[Список данных]
○ ○ ○ ○
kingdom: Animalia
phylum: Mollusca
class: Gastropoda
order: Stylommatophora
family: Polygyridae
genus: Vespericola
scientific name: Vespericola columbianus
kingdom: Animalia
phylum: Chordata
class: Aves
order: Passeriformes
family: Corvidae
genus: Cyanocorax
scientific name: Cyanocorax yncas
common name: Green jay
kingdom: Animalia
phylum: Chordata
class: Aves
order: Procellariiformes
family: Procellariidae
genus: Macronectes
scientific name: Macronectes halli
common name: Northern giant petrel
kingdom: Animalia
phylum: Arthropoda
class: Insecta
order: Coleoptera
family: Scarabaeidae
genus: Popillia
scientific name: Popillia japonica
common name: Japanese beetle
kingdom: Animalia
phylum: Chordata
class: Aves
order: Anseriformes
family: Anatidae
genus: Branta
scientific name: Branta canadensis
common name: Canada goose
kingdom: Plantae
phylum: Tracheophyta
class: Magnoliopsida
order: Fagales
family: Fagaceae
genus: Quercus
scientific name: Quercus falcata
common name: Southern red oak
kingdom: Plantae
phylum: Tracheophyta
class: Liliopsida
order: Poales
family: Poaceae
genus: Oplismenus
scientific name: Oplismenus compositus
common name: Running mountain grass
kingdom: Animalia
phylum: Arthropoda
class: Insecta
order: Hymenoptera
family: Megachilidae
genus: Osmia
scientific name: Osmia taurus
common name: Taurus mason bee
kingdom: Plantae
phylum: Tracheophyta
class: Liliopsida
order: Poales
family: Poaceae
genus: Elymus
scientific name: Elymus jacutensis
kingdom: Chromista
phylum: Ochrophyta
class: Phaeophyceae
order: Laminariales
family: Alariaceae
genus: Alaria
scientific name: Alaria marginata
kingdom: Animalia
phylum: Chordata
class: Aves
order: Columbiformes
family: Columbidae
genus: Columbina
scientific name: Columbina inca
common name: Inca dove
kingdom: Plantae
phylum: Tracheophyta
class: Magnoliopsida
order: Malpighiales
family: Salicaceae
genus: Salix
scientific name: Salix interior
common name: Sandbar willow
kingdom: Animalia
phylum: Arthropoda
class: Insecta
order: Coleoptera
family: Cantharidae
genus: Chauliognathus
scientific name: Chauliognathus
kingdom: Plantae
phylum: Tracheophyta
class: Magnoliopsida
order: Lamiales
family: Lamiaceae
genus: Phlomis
○ ○ ○ ○
◆ Задание ◆
Повторите без изменений часть материала, которая начинается со строки, содержащей «genus: Columbina», и идет до самого конца материала. Обе крайние строки входят в эту часть.

◆ Ответ на задание ◆
genus: Columbina
scientific name: Columbina inca
common name: Inca dove
kingdom: Plantae
phylum: Tracheophyta
class: Magnoliopsida
order: Malpighiales
family: Salicaceae
genus: Salix
scientific name: Salix interior
common name: Sandbar willow
kingdom: Animalia
phylum: Arthropoda
class: Insecta
order: Coleoptera
family: Cantharidae
genus: Chauliognathus
scientific name: Chauliognathus
kingdom: Plantae
phylum: Tracheophyta
class: Magnoliopsida
order: Lamiales
family: Lamiaceae
genus: Phlomis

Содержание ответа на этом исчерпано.